• **TASK TO CARRY OUT**
Copy out the lines starting at the one that contains "- **Note 282**" and ending after the one that contains "- **Note 58**", substituting "Student E7" for every "Student E2" and keeping everything else the same.

START SUPPLIED MATERIAL

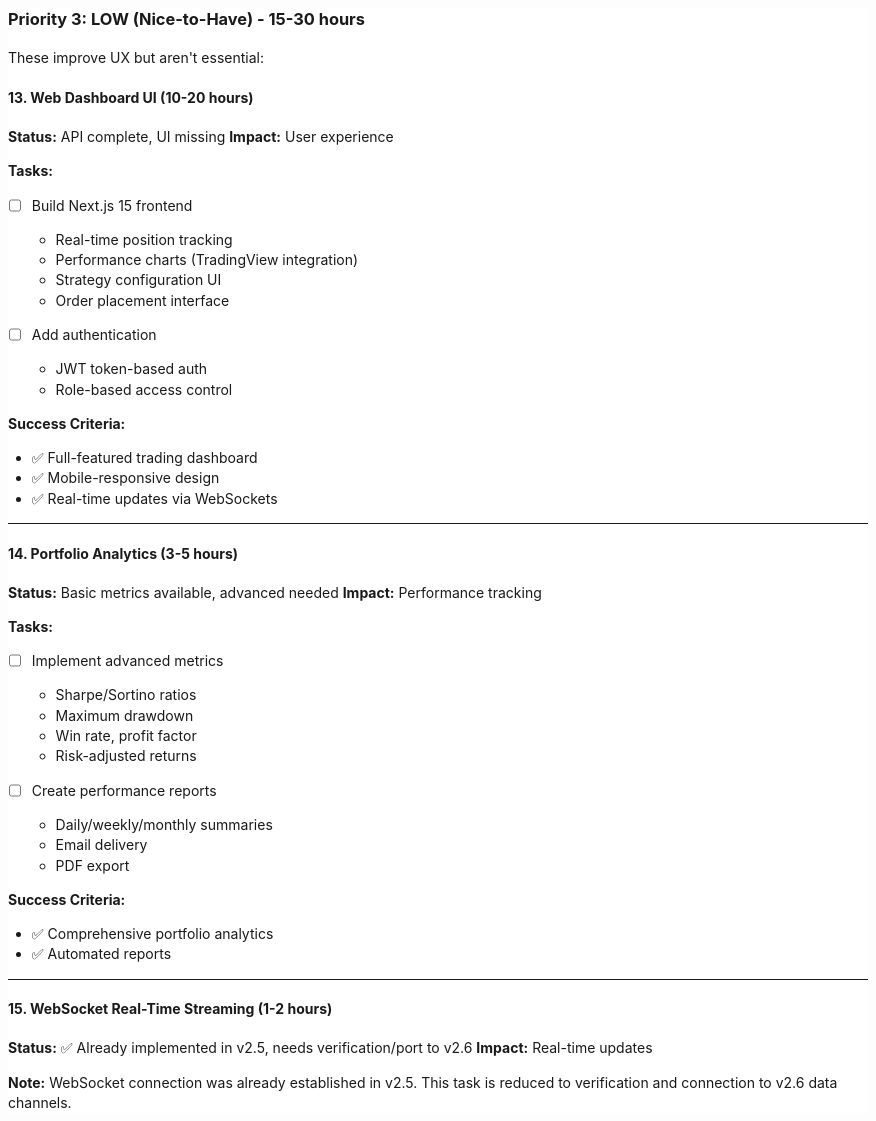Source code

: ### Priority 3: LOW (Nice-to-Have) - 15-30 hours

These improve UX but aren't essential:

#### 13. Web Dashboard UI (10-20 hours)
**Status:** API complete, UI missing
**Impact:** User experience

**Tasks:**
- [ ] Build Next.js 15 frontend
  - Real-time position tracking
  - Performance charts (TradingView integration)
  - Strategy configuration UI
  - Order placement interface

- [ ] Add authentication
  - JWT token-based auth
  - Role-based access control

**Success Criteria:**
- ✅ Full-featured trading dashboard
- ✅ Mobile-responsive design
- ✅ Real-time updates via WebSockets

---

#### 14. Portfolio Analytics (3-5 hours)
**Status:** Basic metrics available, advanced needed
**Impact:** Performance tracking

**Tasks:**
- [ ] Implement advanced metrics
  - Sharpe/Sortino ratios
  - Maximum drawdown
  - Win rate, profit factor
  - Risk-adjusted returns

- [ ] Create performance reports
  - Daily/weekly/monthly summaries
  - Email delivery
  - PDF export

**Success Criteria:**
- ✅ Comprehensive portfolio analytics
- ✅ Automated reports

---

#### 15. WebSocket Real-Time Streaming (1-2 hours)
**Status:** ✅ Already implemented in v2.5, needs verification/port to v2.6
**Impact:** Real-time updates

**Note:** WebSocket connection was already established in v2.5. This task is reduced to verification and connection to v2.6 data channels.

END SUPPLIED MATERIAL
START SUPPLIED MATERIAL

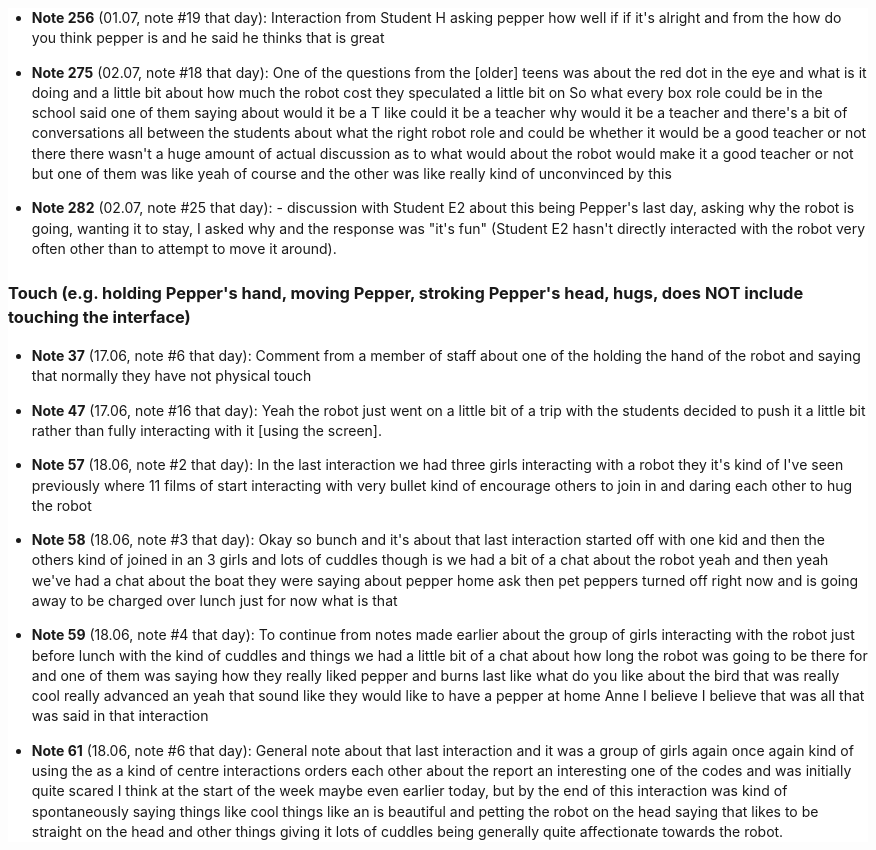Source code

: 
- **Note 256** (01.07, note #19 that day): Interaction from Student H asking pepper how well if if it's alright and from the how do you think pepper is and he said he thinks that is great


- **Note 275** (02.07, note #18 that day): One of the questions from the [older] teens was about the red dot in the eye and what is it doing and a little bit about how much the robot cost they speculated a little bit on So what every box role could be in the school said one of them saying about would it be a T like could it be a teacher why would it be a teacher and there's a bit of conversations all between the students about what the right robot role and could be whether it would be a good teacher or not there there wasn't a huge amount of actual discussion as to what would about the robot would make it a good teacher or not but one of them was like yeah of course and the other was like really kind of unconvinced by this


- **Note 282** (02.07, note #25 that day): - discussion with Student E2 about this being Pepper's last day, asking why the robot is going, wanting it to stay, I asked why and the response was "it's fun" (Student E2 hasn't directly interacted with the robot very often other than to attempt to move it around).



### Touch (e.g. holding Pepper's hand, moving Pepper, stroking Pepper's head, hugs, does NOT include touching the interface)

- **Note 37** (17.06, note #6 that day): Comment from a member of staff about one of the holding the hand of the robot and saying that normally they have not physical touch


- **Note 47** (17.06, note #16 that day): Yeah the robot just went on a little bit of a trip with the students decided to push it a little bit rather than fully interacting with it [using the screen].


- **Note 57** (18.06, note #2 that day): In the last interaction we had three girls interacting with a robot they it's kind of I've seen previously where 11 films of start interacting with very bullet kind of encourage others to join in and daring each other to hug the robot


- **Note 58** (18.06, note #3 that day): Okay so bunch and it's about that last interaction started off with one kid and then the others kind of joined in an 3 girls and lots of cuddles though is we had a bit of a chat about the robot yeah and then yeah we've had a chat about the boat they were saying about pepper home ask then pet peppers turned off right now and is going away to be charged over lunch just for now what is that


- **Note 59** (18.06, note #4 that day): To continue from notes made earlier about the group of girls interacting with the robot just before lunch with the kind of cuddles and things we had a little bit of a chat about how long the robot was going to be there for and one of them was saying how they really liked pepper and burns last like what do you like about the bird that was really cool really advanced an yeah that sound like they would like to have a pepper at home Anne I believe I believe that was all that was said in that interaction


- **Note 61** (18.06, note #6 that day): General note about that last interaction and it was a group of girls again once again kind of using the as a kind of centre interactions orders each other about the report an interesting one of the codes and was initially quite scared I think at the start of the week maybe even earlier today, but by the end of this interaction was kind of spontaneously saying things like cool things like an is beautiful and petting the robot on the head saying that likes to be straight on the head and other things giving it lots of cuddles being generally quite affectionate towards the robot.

END SUPPLIED MATERIAL

• **SOLUTION FOR THIS PROBLEM**
- **Note 282** (02.07, note #25 that day): - discussion with Student E7 about this being Pepper's last day, asking why the robot is going, wanting it to stay, I asked why and the response was "it's fun" (Student E7 hasn't directly interacted with the robot very often other than to attempt to move it around).



### Touch (e.g. holding Pepper's hand, moving Pepper, stroking Pepper's head, hugs, does NOT include touching the interface)

- **Note 37** (17.06, note #6 that day): Comment from a member of staff about one of the holding the hand of the robot and saying that normally they have not physical touch


- **Note 47** (17.06, note #16 that day): Yeah the robot just went on a little bit of a trip with the students decided to push it a little bit rather than fully interacting with it [using the screen].


- **Note 57** (18.06, note #2 that day): In the last interaction we had three girls interacting with a robot they it's kind of I've seen previously where 11 films of start interacting with very bullet kind of encourage others to join in and daring each other to hug the robot


- **Note 58** (18.06, note #3 that day): Okay so bunch and it's about that last interaction started off with one kid and then the others kind of joined in an 3 girls and lots of cuddles though is we had a bit of a chat about the robot yeah and then yeah we've had a chat about the boat they were saying about pepper home ask then pet peppers turned off right now and is going away to be charged over lunch just for now what is that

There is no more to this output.